Em suma, a música na periferia é uma forma de expressão cultural e social que representa a realidade e os sentimentos dos moradores dessas regiões, promovendo a mobilização social e a celebração da vida. Apesar dos desafios enfrentados pelos artistas da periferia, é fundamental que haja políticas públicas e conscientização social sobre a importância da cultura da periferia para a construção de uma sociedade mais justa e inclusiva.


Além disso, é importante destacar que a música na periferia também tem um papel importante na formação da identidade cultural dos moradores dessas regiões. A música é uma forma de transmitir valores, tradições e histórias, e ajuda a fortalecer a identidade cultural da periferia.


A música também é uma forma de escapar das dificuldades da vida na periferia e de encontrar esperança e inspiração. Muitas vezes, a música é vista como uma forma de superar a adversidade e de alcançar o sucesso, seja por meio do reconhecimento artístico ou por meio do empreendedorismo cultural.

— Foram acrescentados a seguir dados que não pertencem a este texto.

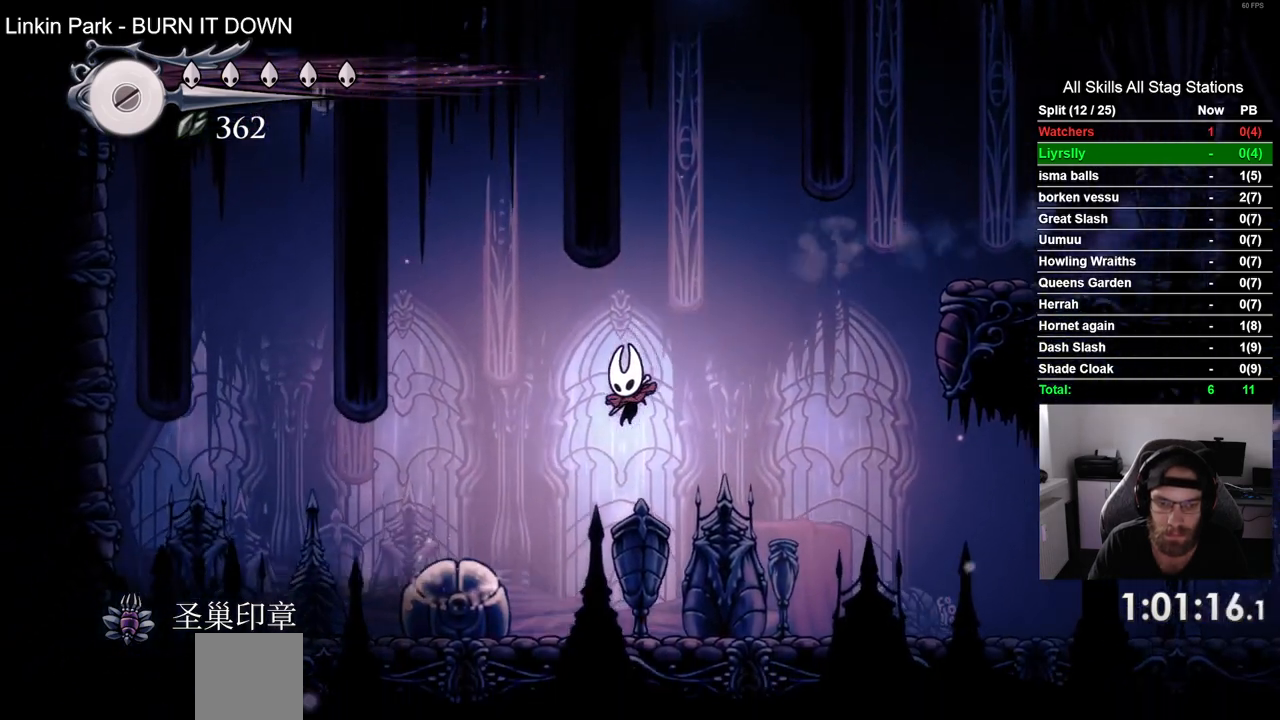
{"buttons": ["CROSS", "DPAD_LEFT"], "left_stick": "center", "right_stick": "center", "events": [[67, "SQUARE", "down"], [200, "SQUARE", "up"], [317, "CROSS", "down"]]}
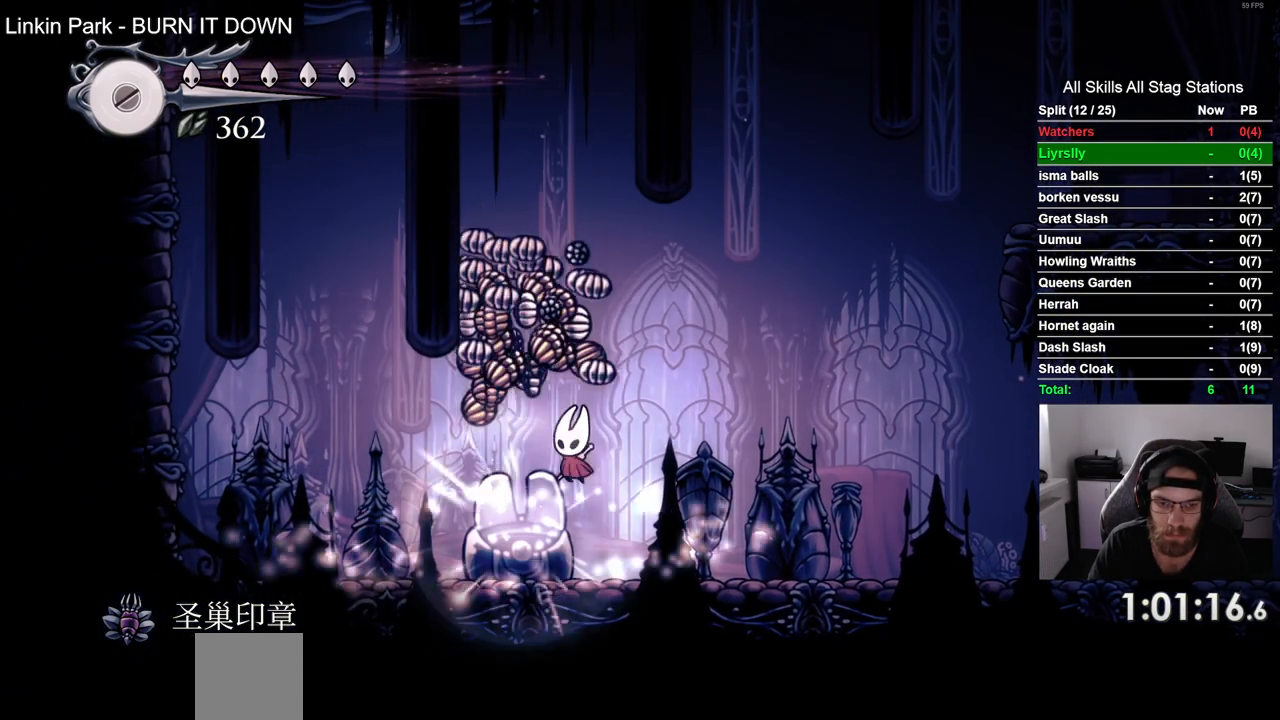
{"buttons": ["DPAD_LEFT"], "left_stick": "center", "right_stick": "center", "events": [[67, "CROSS", "up"], [67, "R2", "down"], [283, "R2", "up"]]}
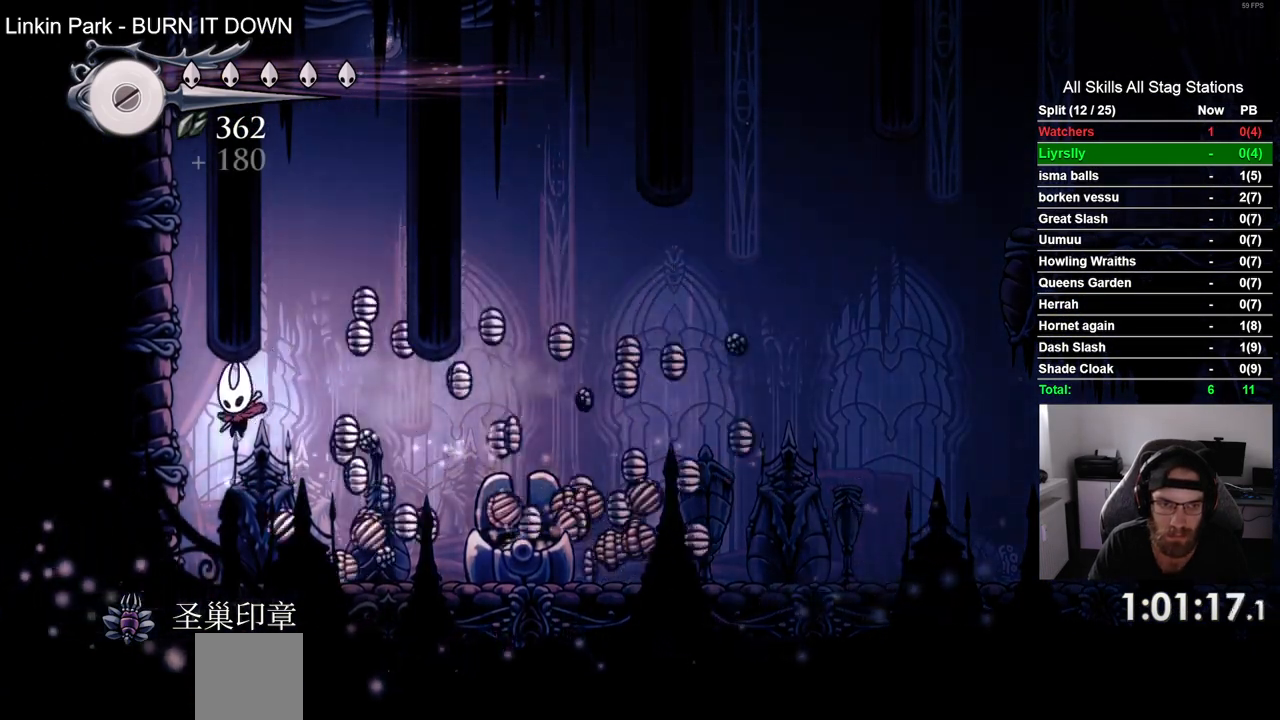
{"buttons": ["DPAD_LEFT"], "left_stick": "center", "right_stick": "center", "events": [[83, "DPAD_LEFT", "up"], [83, "DPAD_UP", "down"], [133, "DPAD_UP", "up"], [183, "DPAD_RIGHT", "down"], [333, "DPAD_RIGHT", "up"], [383, "DPAD_LEFT", "down"]]}
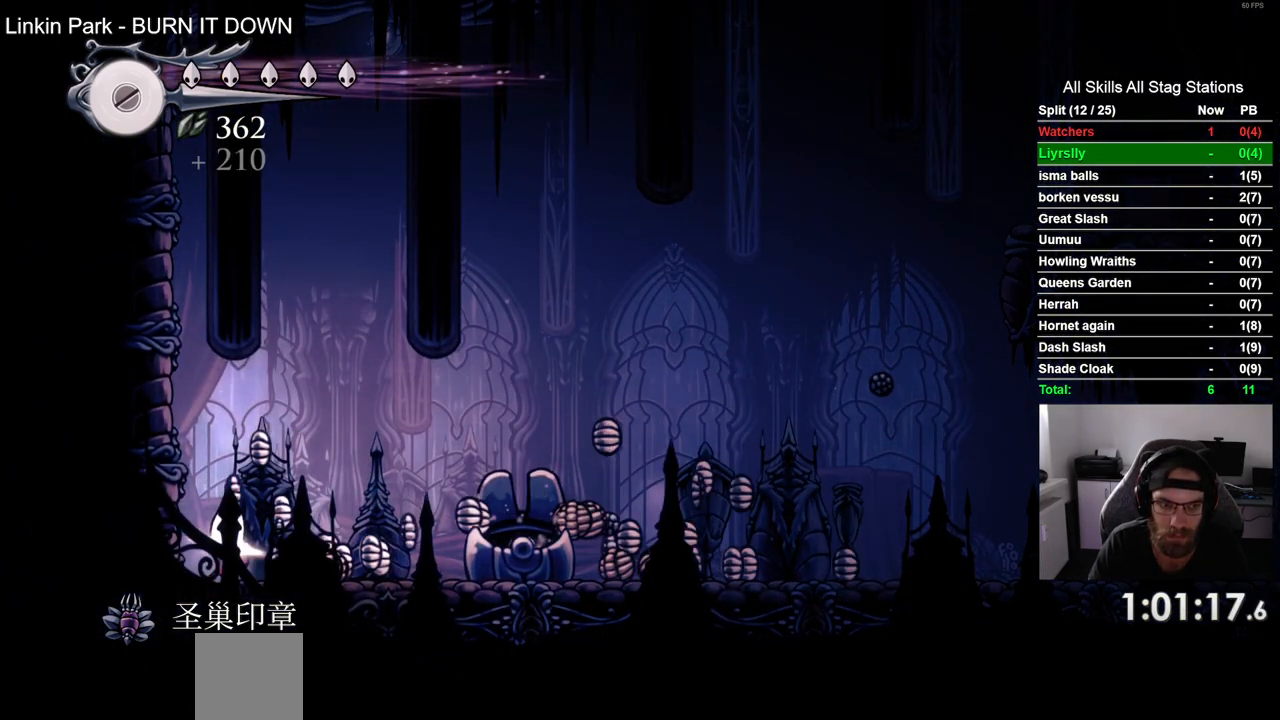
{"buttons": ["R2", "DPAD_RIGHT"], "left_stick": "center", "right_stick": "center", "events": [[17, "DPAD_LEFT", "up"], [17, "DPAD_UP", "down"], [50, "DPAD_UP", "up"], [83, "DPAD_RIGHT", "down"], [283, "R2", "down"]]}
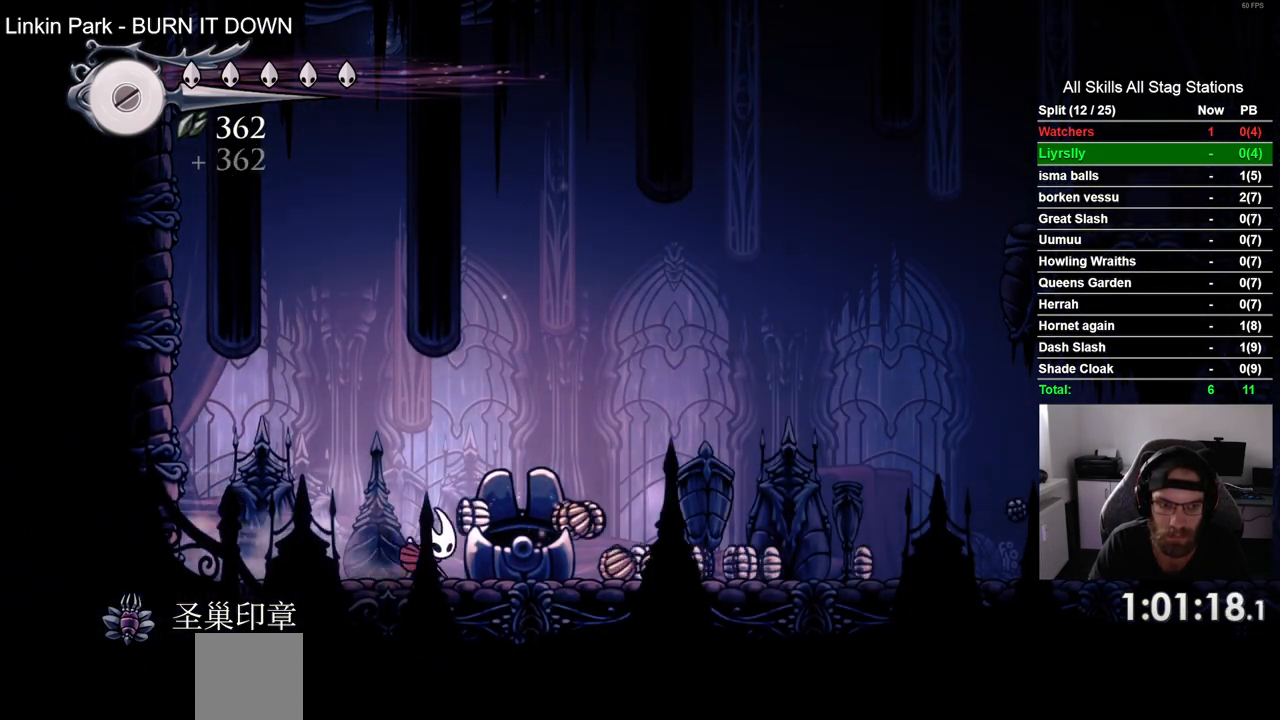
{"buttons": ["DPAD_LEFT"], "left_stick": "center", "right_stick": "center", "events": [[50, "R2", "up"], [100, "CROSS", "down"], [233, "CROSS", "up"], [383, "DPAD_RIGHT", "up"], [417, "DPAD_LEFT", "down"]]}
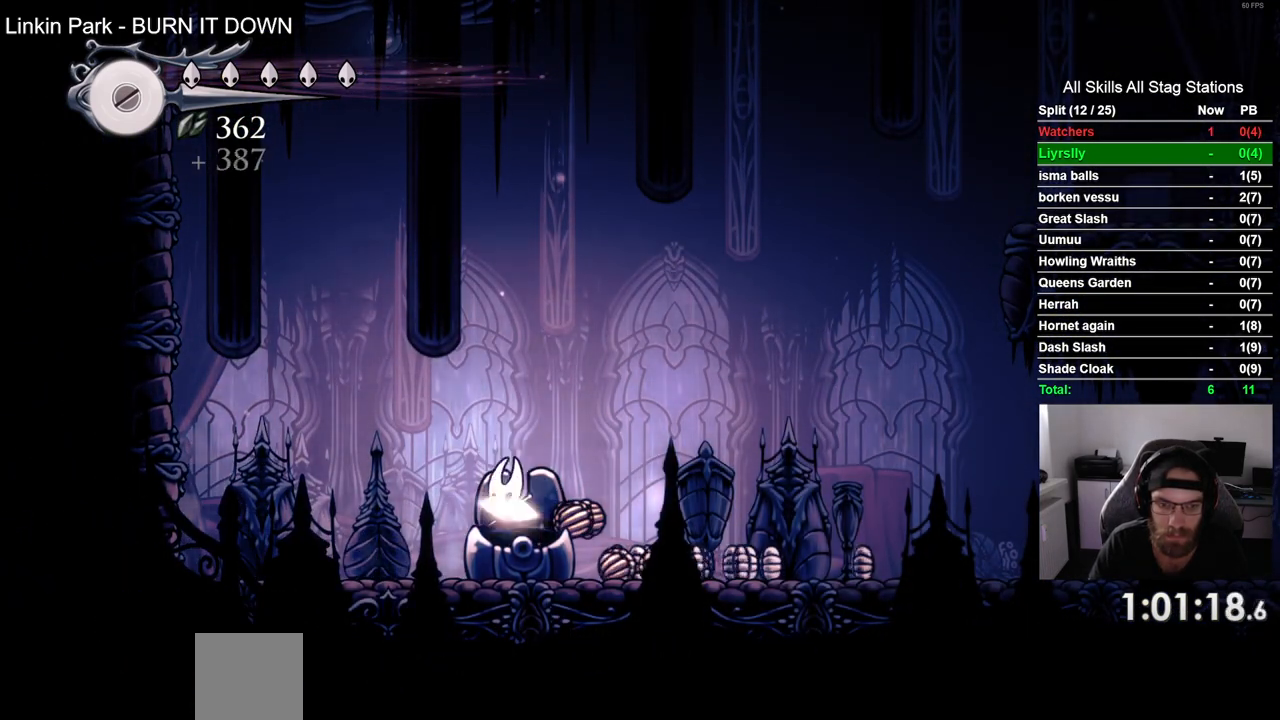
{"buttons": ["CROSS", "DPAD_RIGHT"], "left_stick": "center", "right_stick": "center", "events": [[67, "DPAD_LEFT", "up"], [67, "DPAD_UP", "down"], [100, "DPAD_RIGHT", "down"], [100, "DPAD_UP", "up"], [400, "CROSS", "down"]]}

No entanto, é importante destacar que a música na periferia não é apenas um produto cultural, mas também um meio de transformação social. Através da música, muitos artistas da periferia têm promovido campanhas e projetos para melhorar a vida dos moradores dessas regiões, seja por meio da promoção da educação, da saúde, da cultura ou do empreendedorismo.


Por fim, é importante destacar que a música na periferia é um patrimônio cultural que deve ser valorizado e preservado. Ela representa a diversidade e a riqueza cultural do país, e é uma forma de resistência e de luta contra as desigualdades sociais. É fundamental que haja políticas públicas que promovam e valorizem a cultura da periferia, e que haja uma conscientização por parte da sociedade sobre a importância desse patrimônio cultural para a construção de uma sociedade mais justa e democrática.